Par chance entre les feuilles, le ciel. Et moi qui coupe dans le gras, mets saison au lieu de raison, voix au lieu de violon, parce que les maigres vents, parce que l’épi roux, parce que quand je perds la saison, au moins je sais où elle se trouve. En plein milieu du temps.
Photo – ENJAMBER LES CONDUITES * Septembre 2025 – Montréal
Dans la cour ce matin, comme un parfum de mer. Je sais, c’est impossible. Sans doute le repas d’hier d’un voisin. Le vent annonce le changement. En attendant, dans ces heures passées à écrire, même quand mes mots sont plats à force de trop vouloir, c’est le même rien qui me cherche. Ce rien comme dans l’envers du monde, l’envers de l’ambition. Comme le tranquille de la feuille, à l’envers de la guerre, de la société des hommes. Ce rien comme dans mon jardin – qui a l’air fou, diraient certains.
Photo – L’IMAGE D’UN DÉPART * Septembre 2025 – Montréal
L’érable est complètement orange. Sur le trottoir d’en face, une fille s’est arrêtée pour donner le temps à son chien.
La peine est allée s’allonger sur un portrait de pierre. Une rose s’est repliée sur le bout d’une langue. J’entends la même plainte qui monte d’un piano.

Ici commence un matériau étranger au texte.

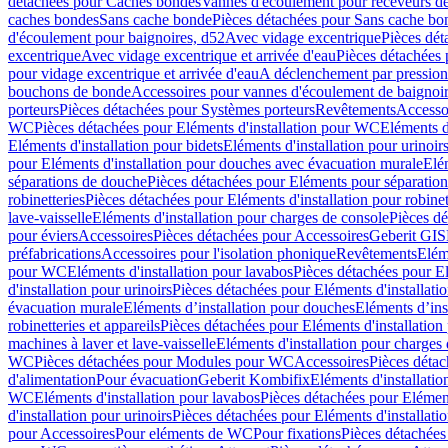
détachées pour Caches bondes
Vannes d'écoulement pour receveurs d
caches bondes
Sans cache bonde
Pièces détachées pour Sans cache bo
d'écoulement pour baignoires, d52
Avec vidage excentrique
Pièces dét
excentrique
Avec vidage excentrique et arrivée d'eau
Pièces détachées 
pour vidage excentrique et arrivée d'eau
A déclenchement par pressio
bouchons de bonde
Accessoires pour vannes d'écoulement de baignoi
porteurs
Pièces détachées pour Systèmes porteurs
Revêtements
Accesso
WC
Pièces détachées pour Eléments d'installation pour WC
Eléments d
Eléments d'installation pour bidets
Eléments d'installation pour urinoir
pour Eléments d'installation pour douches avec évacuation murale
Elé
séparations de douche
Pièces détachées pour Eléments pour séparatio
robinetteries
Pièces détachées pour Eléments d'installation pour robinet
lave-vaisselle
Eléments d'installation pour charges de console
Pièces dé
pour éviers
Accessoires
Pièces détachées pour Accessoires
Geberit GIS
préfabrications
Accessoires pour l'isolation phonique
Revêtements
Eléme
pour WC
Eléments d'installation pour lavabos
Pièces détachées pour El
d'installation pour urinoirs
Pièces détachées pour Eléments d'installatio
évacuation murale
Eléments d’installation pour douches
Eléments d’ins
robinetteries et appareils
Pièces détachées pour Eléments d'installation 
machines à laver et lave-vaisselle
Eléments d'installation pour charges
WC
Pièces détachées pour Modules pour WC
Accessoires
Pièces détac
d'alimentation
Pour évacuation
Geberit Kombifix
Eléments d'installatio
WC
Eléments d'installation pour lavabos
Pièces détachées pour Elément
d'installation pour urinoirs
Pièces détachées pour Eléments d'installatio
pour Accessoires
Pour eléments de WC
Pour fixations
Pièces détachées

Fais attention dans la ruelle. J’ai trouvé au bord de la porte des morceaux de verre cassé. Au cas où il en resterait.
Mon café dans les mains, je me suis avancée vers la fenêtre pour regarder la cour. Au même moment, la corneille se posait au coin d’un toit de l’autre côté de la ruelle. J’ai dit « reste, corneille, reste un peu, ça fait longtemps que je t’ai vue ». Mais elle est partie, la corneille, sans demander son dû.
Ces derniers jours, je fais le même détour pour me rendre nulle part. Cachées derrière des feuilles se trouvent des grappes bien mûres.

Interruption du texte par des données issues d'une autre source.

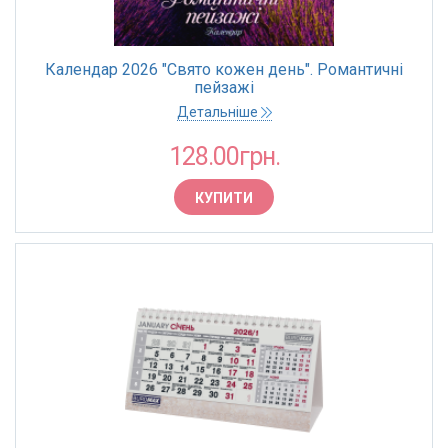
Календар 2026 "Свято кожен день". Романтичні
пейзажі
Детальніше
128.00грн.
КУПИТИ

Photo – LUMIÈRE D’AUTOMNE ET SAXOPHONE * 13 septembre 2025 – Montréal
Matin bleu de septembre. Tu tournes dans le même lit, vogues dans le même bateau. Et puis les mots et la beauté, et cet élan aussi étrange qu’intarissable, reviennent te prendre et t’occuper à autre chose qu’à la guerre, transmuer les dérives et les désillusions.
Photo – PISTER LE TEMPS * Septembre 2025 – Montréal
Aussi pleine que toujours, la cour n’entend pas à rire. Les tomates fusent de partout. C’est encore l’asphalte qui en prend pour sa grippe.
Alice erre sous le plafond en attendant qu’il tombe. Chaque jour elle soûle ses fatigues devant l’impotente plénière. Aux jugements provisoires qui servent à calmer les esprits, elle préfère le thé, qu’elle boit désormais à la petite cuillère.
Photo – LA BELLE PAIRE * 7 septembre 2025 – Montréal
Je ne sais toujours pas pourquoi, enfant, j’ai tant rongé mes ongles et les peaux tout autour. Je ne sais pas grand-chose de moi. Mais le vent, je sais que j’aime le vent. Et qu’il a soufflé fort hier, assez pour changer bien des choses. Je sais aussi que le butor aime les courants bas et les langes souillés, et les corps et les âmes à portée de bêtise. Une petite voix sur le trottoir vient de poser une question. Et celle d’une femme lui répond le plus doucement du monde. La fenêtre est encore ouverte. J’entends même les pas de passants de l’autre côté de la rue. Chaque jour un peu mieux que la veille, j’élude et je m’esquive. Regarde quand même où tu vas, dit Maude, tu as les épaules exposées.